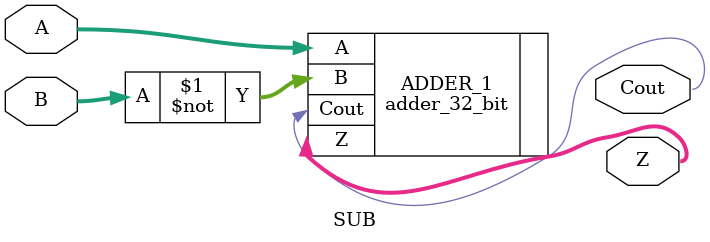
<source format=v>
`timescale 1ns / 1ps
`default_nettype none //helps catch typo-related bugs
module SUB(A, B, Cout, Z);

	//parameter definitions
	parameter N = 32;
	
	//inputs and output
	input wire [N-1:0] A, B;
	output wire [N-1:0] Z;
	output wire Cout;
	
	// Invert B and pass Cin = 1
	adder_32_bit #(.Cin(1)) ADDER_1 (.A(A), .B(~B), .Cout(Cout), .Z(Z));


endmodule
`default_nettype wire //some Xilinx IP requires that the default_nettype be set to wire

</source>
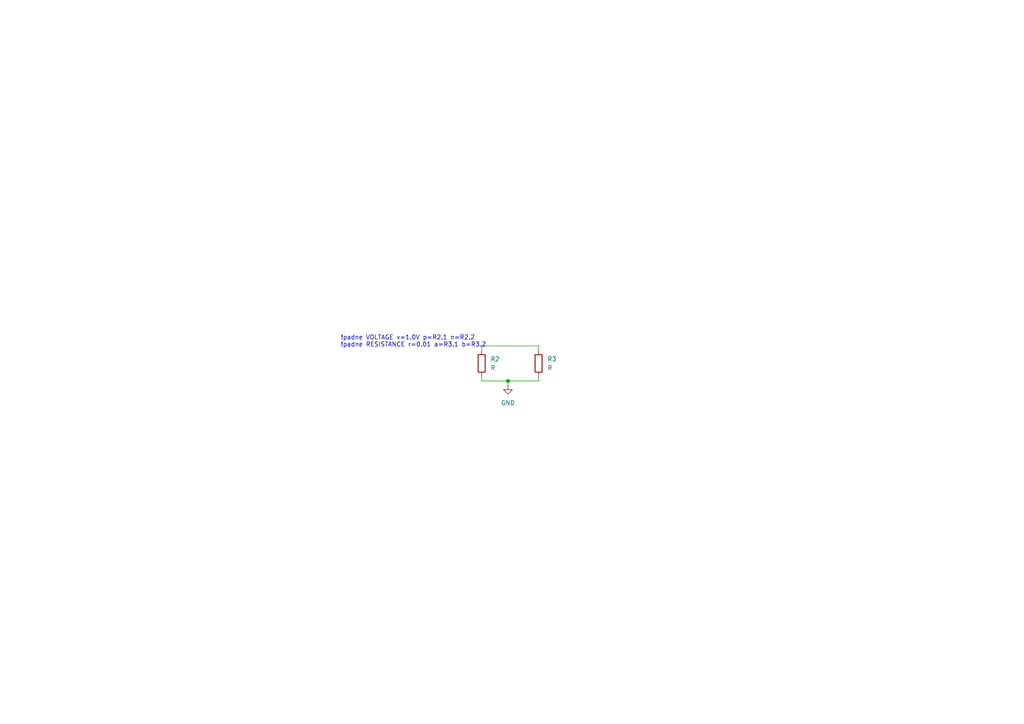
<source format=kicad_sch>
(kicad_sch
	(version 20231120)
	(generator "eeschema")
	(generator_version "8.0")
	(uuid "b6558090-3062-45af-b737-3959a3539e70")
	(paper "A4")
	
	(junction
		(at 147.32 110.49)
		(diameter 0)
		(color 0 0 0 0)
		(uuid "f691c168-f401-410e-baf9-c2b732b7db33")
	)
	(wire
		(pts
			(xy 156.21 100.33) (xy 156.21 101.6)
		)
		(stroke
			(width 0)
			(type default)
		)
		(uuid "05277776-8ccc-421d-9930-925f9e3ab6f1")
	)
	(wire
		(pts
			(xy 139.7 110.49) (xy 147.32 110.49)
		)
		(stroke
			(width 0)
			(type default)
		)
		(uuid "0b17516b-2cf8-4125-b9f4-7d75319b2379")
	)
	(wire
		(pts
			(xy 139.7 110.49) (xy 139.7 109.22)
		)
		(stroke
			(width 0)
			(type default)
		)
		(uuid "765ecb0e-585d-410f-8f3d-ac01e0557f7e")
	)
	(wire
		(pts
			(xy 156.21 110.49) (xy 156.21 109.22)
		)
		(stroke
			(width 0)
			(type default)
		)
		(uuid "7f990459-616c-48b5-ab5a-d04cbfe8e0e9")
	)
	(wire
		(pts
			(xy 147.32 110.49) (xy 147.32 111.76)
		)
		(stroke
			(width 0)
			(type default)
		)
		(uuid "82bed51f-6c79-4530-98fa-54f5728f7527")
	)
	(wire
		(pts
			(xy 139.7 100.33) (xy 156.21 100.33)
		)
		(stroke
			(width 0)
			(type default)
		)
		(uuid "9ec255ef-6df5-43cd-a724-029c8639fc65")
	)
	(wire
		(pts
			(xy 147.32 110.49) (xy 156.21 110.49)
		)
		(stroke
			(width 0)
			(type default)
		)
		(uuid "c520cd50-9ded-4365-8219-59833bd29e7c")
	)
	(wire
		(pts
			(xy 139.7 101.6) (xy 139.7 100.33)
		)
		(stroke
			(width 0)
			(type default)
		)
		(uuid "e799d471-f361-4e19-a095-69b15ce2142c")
	)
	(text "!padne VOLTAGE v=1.0V p=R2.1 n=R2.2\n!padne RESISTANCE r=0.01 a=R3.1 b=R3.2"
		(exclude_from_sim no)
		(at 98.806 99.06 0)
		(effects
			(font
				(size 1.27 1.27)
			)
			(justify left)
		)
		(uuid "875656d6-84fe-42e3-ae11-56c865590301")
	)
	(symbol
		(lib_id "Device:R")
		(at 139.7 105.41 0)
		(unit 1)
		(exclude_from_sim no)
		(in_bom yes)
		(on_board yes)
		(dnp no)
		(fields_autoplaced yes)
		(uuid "2ffe2402-846a-4c26-b300-16388dbe7a91")
		(property "Reference" "R2"
			(at 142.24 104.1399 0)
			(effects
				(font
					(size 1.27 1.27)
				)
				(justify left)
			)
		)
		(property "Value" "R"
			(at 142.24 106.6799 0)
			(effects
				(font
					(size 1.27 1.27)
				)
				(justify left)
			)
		)
		(property "Footprint" "Resistor_SMD:R_0603_1608Metric"
			(at 137.922 105.41 90)
			(effects
				(font
					(size 1.27 1.27)
				)
				(hide yes)
			)
		)
		(property "Datasheet" "~"
			(at 139.7 105.41 0)
			(effects
				(font
					(size 1.27 1.27)
				)
				(hide yes)
			)
		)
		(property "Description" "Resistor"
			(at 139.7 105.41 0)
			(effects
				(font
					(size 1.27 1.27)
				)
				(hide yes)
			)
		)
		(pin "2"
			(uuid "c9c17447-c040-4e74-8c20-f7d5b86e0eef")
		)
		(pin "1"
			(uuid "355405f6-fe35-48c3-948c-0934a5e0f77f")
		)
		(instances
			(project "simple_geometry"
				(path "/b6558090-3062-45af-b737-3959a3539e70"
					(reference "R2")
					(unit 1)
				)
			)
		)
	)
	(symbol
		(lib_id "Device:R")
		(at 156.21 105.41 0)
		(unit 1)
		(exclude_from_sim no)
		(in_bom yes)
		(on_board yes)
		(dnp no)
		(fields_autoplaced yes)
		(uuid "386c1cbf-b46c-42df-b31d-908ff7d923fa")
		(property "Reference" "R3"
			(at 158.75 104.1399 0)
			(effects
				(font
					(size 1.27 1.27)
				)
				(justify left)
			)
		)
		(property "Value" "R"
			(at 158.75 106.6799 0)
			(effects
				(font
					(size 1.27 1.27)
				)
				(justify left)
			)
		)
		(property "Footprint" "Resistor_SMD:R_0603_1608Metric"
			(at 154.432 105.41 90)
			(effects
				(font
					(size 1.27 1.27)
				)
				(hide yes)
			)
		)
		(property "Datasheet" "~"
			(at 156.21 105.41 0)
			(effects
				(font
					(size 1.27 1.27)
				)
				(hide yes)
			)
		)
		(property "Description" "Resistor"
			(at 156.21 105.41 0)
			(effects
				(font
					(size 1.27 1.27)
				)
				(hide yes)
			)
		)
		(pin "2"
			(uuid "3c56ebc0-3917-4600-b0fd-42968c924d62")
		)
		(pin "1"
			(uuid "202a9d11-cace-4183-b34a-d6cfe62fb0c9")
		)
		(instances
			(project "simple_geometry"
				(path "/b6558090-3062-45af-b737-3959a3539e70"
					(reference "R3")
					(unit 1)
				)
			)
		)
	)
	(symbol
		(lib_id "power:GND")
		(at 147.32 111.76 0)
		(unit 1)
		(exclude_from_sim no)
		(in_bom yes)
		(on_board yes)
		(dnp no)
		(fields_autoplaced yes)
		(uuid "c35cfc9f-2abb-4785-afc7-9c7aedd20ab7")
		(property "Reference" "#PWR01"
			(at 147.32 118.11 0)
			(effects
				(font
					(size 1.27 1.27)
				)
				(hide yes)
			)
		)
		(property "Value" "GND"
			(at 147.32 116.84 0)
			(effects
				(font
					(size 1.27 1.27)
				)
			)
		)
		(property "Footprint" ""
			(at 147.32 111.76 0)
			(effects
				(font
					(size 1.27 1.27)
				)
				(hide yes)
			)
		)
		(property "Datasheet" ""
			(at 147.32 111.76 0)
			(effects
				(font
					(size 1.27 1.27)
				)
				(hide yes)
			)
		)
		(property "Description" "Power symbol creates a global label with name \"GND\" , ground"
			(at 147.32 111.76 0)
			(effects
				(font
					(size 1.27 1.27)
				)
				(hide yes)
			)
		)
		(pin "1"
			(uuid "0a4d51b2-832e-4b0a-aa50-ea3870a8349e")
		)
		(instances
			(project ""
				(path "/b6558090-3062-45af-b737-3959a3539e70"
					(reference "#PWR01")
					(unit 1)
				)
			)
		)
	)
	(sheet_instances
		(path "/"
			(page "1")
		)
	)
)

</source>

------------------------------------------------------------------------

- _INSTRUCTION_
Write out all the material above exactly, with no image carried over.

- _TASK SOLUTION_
<source format=v>
`timescale 1ns / 1ps
`default_nettype none //helps catch typo-related bugs
module SUB(A, B, Cout, Z);

	//parameter definitions
	parameter N = 32;
	
	//inputs and output
	input wire [N-1:0] A, B;
	output wire [N-1:0] Z;
	output wire Cout;
	
	// Invert B and pass Cin = 1
	adder_32_bit #(.Cin(1)) ADDER_1 (.A(A), .B(~B), .Cout(Cout), .Z(Z));


endmodule
`default_nettype wire //some Xilinx IP requires that the default_nettype be set to wire

</source>
<source format=kicad_sch>
(kicad_sch
	(version 20231120)
	(generator "eeschema")
	(generator_version "8.0")
	(uuid "b6558090-3062-45af-b737-3959a3539e70")
	(paper "A4")
	
	(junction
		(at 147.32 110.49)
		(diameter 0)
		(color 0 0 0 0)
		(uuid "f691c168-f401-410e-baf9-c2b732b7db33")
	)
	(wire
		(pts
			(xy 156.21 100.33) (xy 156.21 101.6)
		)
		(stroke
			(width 0)
			(type default)
		)
		(uuid "05277776-8ccc-421d-9930-925f9e3ab6f1")
	)
	(wire
		(pts
			(xy 139.7 110.49) (xy 147.32 110.49)
		)
		(stroke
			(width 0)
			(type default)
		)
		(uuid "0b17516b-2cf8-4125-b9f4-7d75319b2379")
	)
	(wire
		(pts
			(xy 139.7 110.49) (xy 139.7 109.22)
		)
		(stroke
			(width 0)
			(type default)
		)
		(uuid "765ecb0e-585d-410f-8f3d-ac01e0557f7e")
	)
	(wire
		(pts
			(xy 156.21 110.49) (xy 156.21 109.22)
		)
		(stroke
			(width 0)
			(type default)
		)
		(uuid "7f990459-616c-48b5-ab5a-d04cbfe8e0e9")
	)
	(wire
		(pts
			(xy 147.32 110.49) (xy 147.32 111.76)
		)
		(stroke
			(width 0)
			(type default)
		)
		(uuid "82bed51f-6c79-4530-98fa-54f5728f7527")
	)
	(wire
		(pts
			(xy 139.7 100.33) (xy 156.21 100.33)
		)
		(stroke
			(width 0)
			(type default)
		)
		(uuid "9ec255ef-6df5-43cd-a724-029c8639fc65")
	)
	(wire
		(pts
			(xy 147.32 110.49) (xy 156.21 110.49)
		)
		(stroke
			(width 0)
			(type default)
		)
		(uuid "c520cd50-9ded-4365-8219-59833bd29e7c")
	)
	(wire
		(pts
			(xy 139.7 101.6) (xy 139.7 100.33)
		)
		(stroke
			(width 0)
			(type default)
		)
		(uuid "e799d471-f361-4e19-a095-69b15ce2142c")
	)
	(text "!padne VOLTAGE v=1.0V p=R2.1 n=R2.2\n!padne RESISTANCE r=0.01 a=R3.1 b=R3.2"
		(exclude_from_sim no)
		(at 98.806 99.06 0)
		(effects
			(font
				(size 1.27 1.27)
			)
			(justify left)
		)
		(uuid "875656d6-84fe-42e3-ae11-56c865590301")
	)
	(symbol
		(lib_id "Device:R")
		(at 139.7 105.41 0)
		(unit 1)
		(exclude_from_sim no)
		(in_bom yes)
		(on_board yes)
		(dnp no)
		(fields_autoplaced yes)
		(uuid "2ffe2402-846a-4c26-b300-16388dbe7a91")
		(property "Reference" "R2"
			(at 142.24 104.1399 0)
			(effects
				(font
					(size 1.27 1.27)
				)
				(justify left)
			)
		)
		(property "Value" "R"
			(at 142.24 106.6799 0)
			(effects
				(font
					(size 1.27 1.27)
				)
				(justify left)
			)
		)
		(property "Footprint" "Resistor_SMD:R_0603_1608Metric"
			(at 137.922 105.41 90)
			(effects
				(font
					(size 1.27 1.27)
				)
				(hide yes)
			)
		)
		(property "Datasheet" "~"
			(at 139.7 105.41 0)
			(effects
				(font
					(size 1.27 1.27)
				)
				(hide yes)
			)
		)
		(property "Description" "Resistor"
			(at 139.7 105.41 0)
			(effects
				(font
					(size 1.27 1.27)
				)
				(hide yes)
			)
		)
		(pin "2"
			(uuid "c9c17447-c040-4e74-8c20-f7d5b86e0eef")
		)
		(pin "1"
			(uuid "355405f6-fe35-48c3-948c-0934a5e0f77f")
		)
		(instances
			(project "simple_geometry"
				(path "/b6558090-3062-45af-b737-3959a3539e70"
					(reference "R2")
					(unit 1)
				)
			)
		)
	)
	(symbol
		(lib_id "Device:R")
		(at 156.21 105.41 0)
		(unit 1)
		(exclude_from_sim no)
		(in_bom yes)
		(on_board yes)
		(dnp no)
		(fields_autoplaced yes)
		(uuid "386c1cbf-b46c-42df-b31d-908ff7d923fa")
		(property "Reference" "R3"
			(at 158.75 104.1399 0)
			(effects
				(font
					(size 1.27 1.27)
				)
				(justify left)
			)
		)
		(property "Value" "R"
			(at 158.75 106.6799 0)
			(effects
				(font
					(size 1.27 1.27)
				)
				(justify left)
			)
		)
		(property "Footprint" "Resistor_SMD:R_0603_1608Metric"
			(at 154.432 105.41 90)
			(effects
				(font
					(size 1.27 1.27)
				)
				(hide yes)
			)
		)
		(property "Datasheet" "~"
			(at 156.21 105.41 0)
			(effects
				(font
					(size 1.27 1.27)
				)
				(hide yes)
			)
		)
		(property "Description" "Resistor"
			(at 156.21 105.41 0)
			(effects
				(font
					(size 1.27 1.27)
				)
				(hide yes)
			)
		)
		(pin "2"
			(uuid "3c56ebc0-3917-4600-b0fd-42968c924d62")
		)
		(pin "1"
			(uuid "202a9d11-cace-4183-b34a-d6cfe62fb0c9")
		)
		(instances
			(project "simple_geometry"
				(path "/b6558090-3062-45af-b737-3959a3539e70"
					(reference "R3")
					(unit 1)
				)
			)
		)
	)
	(symbol
		(lib_id "power:GND")
		(at 147.32 111.76 0)
		(unit 1)
		(exclude_from_sim no)
		(in_bom yes)
		(on_board yes)
		(dnp no)
		(fields_autoplaced yes)
		(uuid "c35cfc9f-2abb-4785-afc7-9c7aedd20ab7")
		(property "Reference" "#PWR01"
			(at 147.32 118.11 0)
			(effects
				(font
					(size 1.27 1.27)
				)
				(hide yes)
			)
		)
		(property "Value" "GND"
			(at 147.32 116.84 0)
			(effects
				(font
					(size 1.27 1.27)
				)
			)
		)
		(property "Footprint" ""
			(at 147.32 111.76 0)
			(effects
				(font
					(size 1.27 1.27)
				)
				(hide yes)
			)
		)
		(property "Datasheet" ""
			(at 147.32 111.76 0)
			(effects
				(font
					(size 1.27 1.27)
				)
				(hide yes)
			)
		)
		(property "Description" "Power symbol creates a global label with name \"GND\" , ground"
			(at 147.32 111.76 0)
			(effects
				(font
					(size 1.27 1.27)
				)
				(hide yes)
			)
		)
		(pin "1"
			(uuid "0a4d51b2-832e-4b0a-aa50-ea3870a8349e")
		)
		(instances
			(project ""
				(path "/b6558090-3062-45af-b737-3959a3539e70"
					(reference "#PWR01")
					(unit 1)
				)
			)
		)
	)
	(sheet_instances
		(path "/"
			(page "1")
		)
	)
)

</source>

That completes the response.